> Explore the material:
(a) Can you rewrite the paragraph of the Kinesis excerpt beginning "Critical metrics to monitor" as one shorter sentence that keeps all four metrics and what each tracks?
(b) Copy the Kinesis excerpt from "Automatic scaling adjusts" up to and including "kinesis = boto3.client('kinesis')".

::: Excerpt to read

Partition key strategy determines data distribution:

  • Use high-cardinality keys (user IDs, session IDs) for even distribution
  • Avoid low-cardinality keys (fixed categories) that cause hot shards
  • Consistent hashing ensures related records route to the same shard for ordering

Monitoring and Scaling the Stream

CloudWatch metrics provide visibility into stream health:

Critical metrics to monitor:

  • IncomingBytes/IncomingRecords: Track input rate against shard capacity
  • WriteProvisionedThroughputExceeded: Indicates insufficient capacity
  • IteratorAge: Measures processing lag—high values signal consumer problems
  • PutRecords.Success: Track percentage of successful writes

Automatic scaling adjusts capacity based on metrics:

# Lambda function for automatic shard scaling
def scale_kinesis_stream(event, context):
    """Scale stream based on throughput metrics"""
    cloudwatch = boto3.client('cloudwatch')
    kinesis = boto3.client('kinesis')
    
    # Get current throughput metrics
    metrics = cloudwatch.get_metric_statistics(
        Namespace='AWS/Kinesis',
        MetricName='IncomingBytes',
        Dimensions=[{'Name': 'StreamName', 'Value': 'application-events'}],
        StartTime=datetime.now() - timedelta(minutes=5),
        EndTime=datetime.now(),
        Period=300,
        Statistics=['Average']
    )
    
    avg_throughput = metrics['Datapoints'][0]['Average'] if metrics['Datapoints'] else 0
    current_shards = get_shard_count('application-events')

::::::
::: Given data

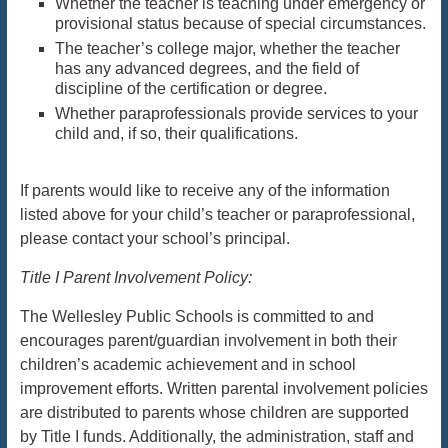
Whether the teacher is teaching under emergency or
provisional status because of special circumstances.
The teacher’s college major, whether the teacher
has any advanced degrees, and the field of
discipline of the certification or degree.
Whether paraprofessionals provide services to your
child and, if so, their qualifications.
If parents would like to receive any of the information
listed above for your child’s teacher or paraprofessional,
please contact your school’s principal.
Title I Parent Involvement Policy:
The Wellesley Public Schools is committed to and
encourages parent/guardian involvement in both their
children’s academic achievement and in school
improvement efforts. Written parental involvement policies
are distributed to parents whose children are supported
by Title I funds. Additionally, the administration, staff and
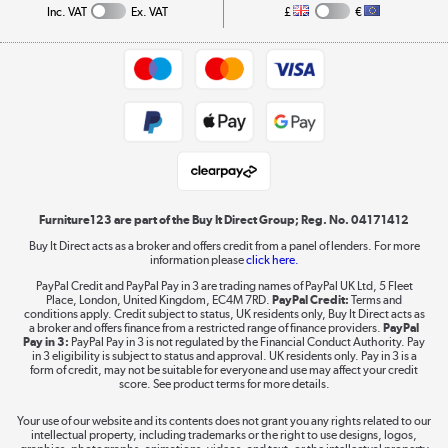
Collection and Recycling
Inc. VAT
Ex. VAT
£
€
Returns policy
Commercial terms & conditions
Appliances, TVs, dehumidifiers, & more
Trade buyers
Shop now »
Public Sector Buyers
Student and Key Worker Discount
Laptops, phones, and all things tech
Shop now »
Furniture123 are part of the Buy It Direct Group; Reg. No. 04171412
Buy It Direct acts as a broker and offers credit from a panel of lenders. For more
information please
click here.
Dive into incredible value
PayPal Credit and PayPal Pay in 3 are trading names of PayPal UK Ltd, 5 Fleet
Shop now »
Place, London, United Kingdom, EC4M 7RD.
PayPal Credit:
Terms and
conditions apply. Credit subject to status, UK residents only, Buy It Direct acts as
a broker and offers finance from a restricted range of finance providers.
PayPal
Pay in 3:
PayPal Pay in 3 is not regulated by the Financial Conduct Authority. Pay
in 3 eligibility is subject to status and approval. UK residents only. Pay in 3 is a
form of credit, may not be suitable for everyone and use may affect your credit
Take to the skies
score. See product terms for more details.
Shop now »
Your use of our website and its contents does not grant you any rights related to our
intellectual property, including trademarks or the right to use designs, logos,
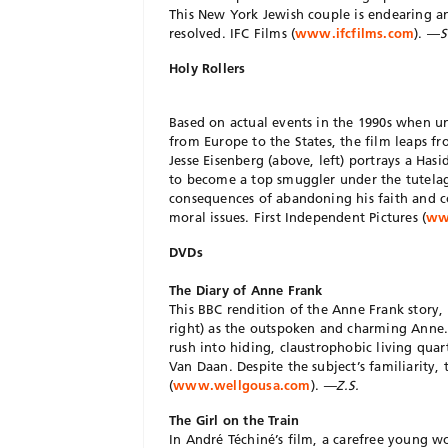
This New York Jewish couple is endearing and
resolved. IFC Films (
www.ifcfilms.com
). —
S
Holy Rollers
Based on actual events in the 1990s when u
from Europe to the States, the film leaps fr
Jesse Eisenberg (above, left) portrays a Has
to become a top smuggler under the tutelage
consequences of abandoning his faith and c
moral issues. First Independent Pictures (
www
DVDs
The Diary of Anne Frank
This BBC rendition of the Anne Frank story,
right) as the outspoken and charming Anne. 
rush into hiding, claustrophobic living qua
Van Daan. Despite the subject’s familiarity,
(
www.wellgousa.com
).
—Z.S.
The Girl on the Train
In André Téchiné’s film, a carefree young w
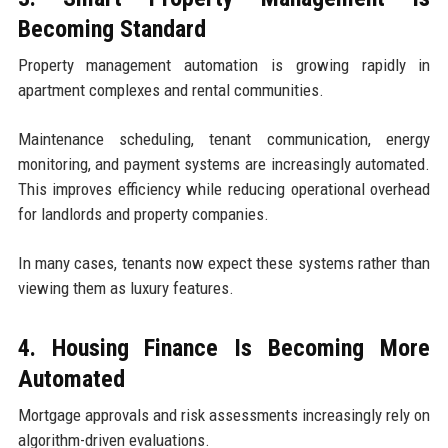
Becoming Standard
Property management automation is growing rapidly in
apartment complexes and rental communities.
Maintenance scheduling, tenant communication, energy
monitoring, and payment systems are increasingly automated.
This improves efficiency while reducing operational overhead
for landlords and property companies.
In many cases, tenants now expect these systems rather than
viewing them as luxury features.
4. Housing Finance Is Becoming More
Automated
Mortgage approvals and risk assessments increasingly rely on
algorithm-driven evaluations.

::::::

> Per-task outputs:
(a) Watch IncomingBytes/IncomingRecords for input rate against shard capacity, WriteProvisionedThroughputExceeded for insufficient capacity, IteratorAge for processing lag that signals consumer problems, and PutRecords.Success for the percentage of successful writes.

(b)
Automatic scaling adjusts capacity based on metrics:

# Lambda function for automatic shard scaling
def scale_kinesis_stream(event, context):
    """Scale stream based on throughput metrics"""
    cloudwatch = boto3.client('cloudwatch')
    kinesis = boto3.client('kinesis')